A flood watch has already been issued for the region.

“Strong to severe thunderstorms will move across the region late this afternoon through the evening hours,” the National Weather Service wrote in the flood watch statement. “Heavy rain will accompany a number of these storms which may drop 1 to 2 inches of rainfall in an hour. Additionally, some regions could see repeat thunderstorm activity leading to an enhanced threat for flooding.”

Areas most prone to flooding include those near creeks and streams as well as low-lying, poor-drainage areas. At additional risk are those areas that were deluged last week with over 4 inches of rain, including parts of Fairfax, Montgomery and Prince George’s counties as well as the District. In these areas, the ground is already somewhat saturated, and stream levels are high.

Storm threat at a glance

Timing: Storms are most probable in the 6 p.m. to midnight window, but a few isolated cells could pop up late this afternoon. Here’s when the majority of storms might first arrive:

  • Interstate 81 (Hagerstown to Front Royal): 4 to 6:30 p.m.
  • Route 15 (Frederick to Warrenton): 5:30 to 7:30 p.m.
  • Interstate 95 (Baltimore to D.C. to Fredericksburg): 6:30 to 8:30 p.m.
  • Route 301 (Bowie to La Plata): 7 to 9:30 p.m.

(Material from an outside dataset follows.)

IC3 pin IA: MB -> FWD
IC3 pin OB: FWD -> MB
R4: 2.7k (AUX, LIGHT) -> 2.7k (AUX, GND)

Some areas could see more than one round of storms.


  • Likely: Very heavy rain, gusty winds (30 to 50 mph)
  • Possible: Flooding, damaging winds (50 to 70+ mph), small hail
  • Small chance: Large hail, isolated tornado


The severe-weather story today focuses on several potential hazards — severe storm activity and the potential for flash flooding late Tuesday afternoon and into the evening.

Let’s start with the forecast weather map for early evening (shown below). A cold front associated with a dip or trough in the jet stream will arrive on our doorstep by early evening. Ahead of the front, “return flow” around the western flank of the Bermuda High — from the south-southwest — will combine with abundant sun to raise surface temperatures and dew points, a measure of humidity, into the low 90s and low 70s, respectively. Any time the dew point is over 70, it’s oppressively humid.

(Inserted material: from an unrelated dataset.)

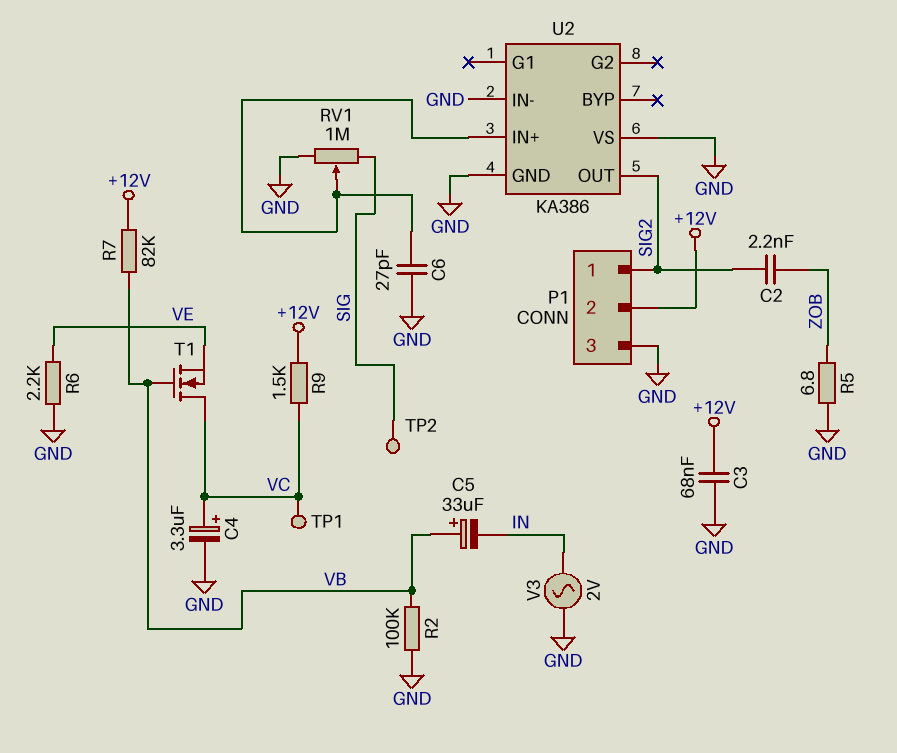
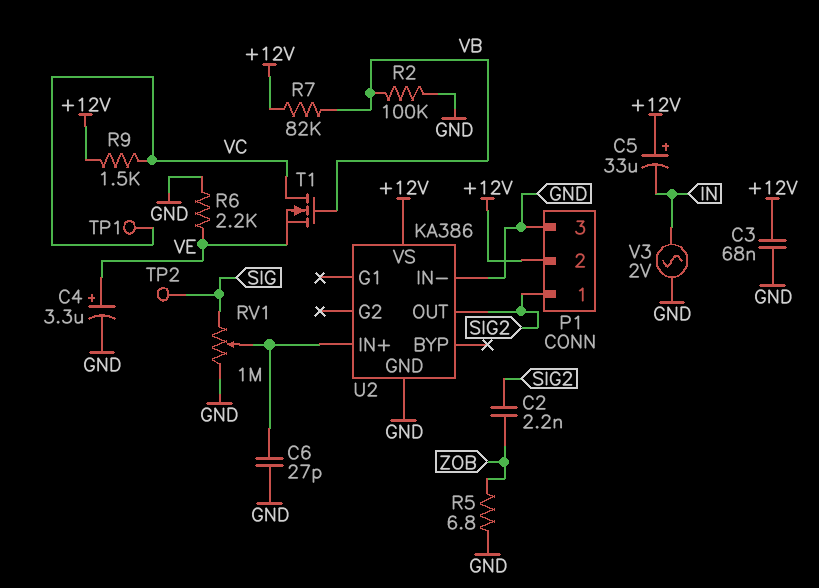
C4: 3.3uF (plus VC, minus GND) -> 3.3uF (plus VE, minus GND)
C5: 33uF (plus VB, minus IN) -> 33uF (plus +12V, minus IN)
U2 pin VS: GND -> +12V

Meanwhile, a belt of strong winds in the middle atmosphere will approach from the west, as the trough moves out of the Great Lakes. Both the trough and region of enhanced wind are shown in the late-afternoon forecast chart at 18,000 feet (below).

It’s a solid setup for scattered to widespread intense thunderstorms. The hot, humid air mass at low levels and cooling of atmosphere in upper levels (due to the approaching trough) will cause significant destabilization of the atmosphere. The belt of strong westerly flow aloft will increase the shear, or changing of wind direction and speed with altitude. Wind shear increases the intensity of storm cells and promotes better organized, longer-lived storm complexes.

One of the factors to note are a few stable layers in the atmosphere. Certain layers are unstable and will become more unstable with continued heating and moistening of the surface. But the morning weather balloon launch at Washington Dulles International Airport indicated a few shallow but significant regions of atmosphere that could rob storm updrafts of buoyancy, and mitigate the severity of storms a bit. It’s also possible that these intervening layers will “mix out” by evening and the entire, deep atmosphere will be fully primed to maintain strong updrafts. This factor will be hard to assess unless the Weather Service launches a special midafternoon sounding balloon.

The morning model runs are unanimous about generating widespread storms along the front, starting in the late afternoon. The cells will quickly come together into better organized multicellular complexes. Some of these complexes may take on a fast-moving, bowing configuration; a few may develop transient supercell-like characteristics, meaning that they are rotating.

Scattered instances of damaging winds are the greatest single storm threat, with gusts over 60 mph possible. Some instances of hail are possible, and a brief tornado could initiate from a weak supercell or two.

There is also indication that waves of storms could move repeatedly over the same regions as we get into evening. This “training” potential is the reason the Weather Service has issued a flood watch across the region.

CWG meteorologists will be monitoring and updating the forecast as we move through the day.